- **TO DO**:
[1] In the comment thread, what did the law instigated by Nick Clegg and his party mandate?
[2] Pick up the comment thread on Brexit and American politics from its last line and continue it.

- **EXERCISE TEXT**:
*** Begin section ***

The sell-by cat musta been after the DailyyShow covered the 2000 election, and Gilbert’s WHCD performance was the nail in the coffin.
@Elie: Britain has a parliamentary democracy and they do have checks and balances, they are different than those in a Presidential system. The Prime Minister is accountable to the House of Commons, for starters.
Yes, that is what I understand. While I did not speak of why (parliamentary vs presidential) that difference has real consequences for them right now in this situation….
108.
NotMax
Reminder for those with a movie yen or who are rained out, that The Devil’s Disciple on TCM today at 1:30 p.m. Eastern time.
Burt Lancaster, Laurence Olivier and Kirk Douglas in a Revolutionary War flick based on George Bernard Shaw’s play. The fight scene Lancaster has towards the end of the movie is peppered with clever shtick.
It’s been a shitshow every year. Barely measurable improvement does not justify the city tax payer cost and aggravation created by this crap every damn year.
110.
Matt McIrvin
@burnspbesq: The hardcore English racist types prefer the St. George’s Cross of England, don’t they? Them and football fans.
@Elie: If the Tories lose the vote of confidence, new elections will have to be called. There are mechanisms that exist to get out of the leadership vacuum. FWIW, England/UK’s parliamentary democracy has evolved over centuries and is resilient and I don’t think its going to completely crumble following the Brexit vote. Breathless news reports not withstanding.
114.
planetjanet
@NotMax: Not unless he resigns first. Same could apply to Tom Perez as well. Its not like they have mych tenure left to lose.
115.
JMG
Nick Clegg, the former leader of Britain’s Liberal Democrats, has an article in the Guardian today saying there should be a national Parliamentary election because of Brexit and Cameron’s resignation. Well, in years past there would have been, but a law was passed mandating that Parliaments have fixed five year terms. The main instigators of that law were Clegg and his party. Honestly, the self-serving nature of all British politicians in this crisis makes our bunch look good by comparison. These guys believe in nothing but their own careers. At least our bad guys have the honesty of fanaticism.
116.
Betsy
@Kathleen: that’s right. Just as the only Republicans who pay any attention to David Brooks are moderate Dems who want to feel that they are open-minded.
Can’t stand the Friday afternoon Brooksie-vs.-Dionne thing on NPR, by the way. Cannot listen to it,
117.
Villago Delenda Est
@Schlemazel Khan: Well, they aimed wrong if they were going after the slave owners.
118.
Matt McIrvin
@bmaccnm: Several years ago I was driving home and listening to the local NPR station, which plays “Marketplace” (technically not an NPR show, but it usually plays on the same stations) after “All Things Considered.”
It was a year or two after Hurricane Katrina, and “All Things Considered” was doing retrospectives on the aftermath, and this time their segment consisted entirely with an interview with some solid citizen in, I think, Alabama who spent the whole interview complaining that the displaced persons in FEMA trailers were bums with no initiative who were just looking for handouts. Then it was on to “Marketplace”, and an editorial crowing smugly about how businesses were flocking to the virtuous states who had cut state services so they could have lower corporate taxes.
I just started screaming at the radio, screaming at the top of my lungs while I was trying to drive. Not long after that I switched to listening to a college rock station most of the time.
119.
Eric U.

*** End section ***

- **AVAILABLE DATA**:

*** Begin section ***

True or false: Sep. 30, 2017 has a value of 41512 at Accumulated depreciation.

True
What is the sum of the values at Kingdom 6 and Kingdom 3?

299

*** End section ***

- **ANSWERS FOR THE EXERCISE**:
[1] It mandated that Parliaments have fixed five-year terms.

[2]
@bmaccnm: I gave up on NPR back in 2000 when they helped defeat Gore. Sick of them and allowing Republicans to lie unchallenged. Nice Polite Republicans indeed. The only joy I get out of them is when some asshole from the local station calls and asks for money and I get to tell them why I’m never giving them any. I guess totebaggers are too stupid to realize they are being fed Republican propaganda
120.
Kathleen
@Betsy: Ugh. You’re right. Pretty banal and shallow.
121.
Villago Delenda Est
@trollhattan: People who are that attached to their precious guns need to have them grabbed, before they hurt someone with them.
I have no doubt that stability will eventually emerge, whether they end up still being a UK or just England. There is real risk however that the change could be substantive and impact Europe as well… not all possible outcomes are in their control. I personally hope you are right. I have always admired the Brits and thought them (maybe wrongly) to have a bit more sanity than us. The rest of Europe is no less in a challenging time. Hopefully we can learn from this but we have our own problems and lessons ahead. Like I wonder if there is any basement to the Republican support for Donald Trump. That convention is going to be something to behold. Very stressful for them and our country to watch.
@JMG: I did not know that. Thanks. Can the Queen declare a state of emergency and call for elections. All these legal things usually have some leeway designed .
Didn’t I read somewhere that the Queen had the power/authority to throw out the referendum results? (not that she would)
128.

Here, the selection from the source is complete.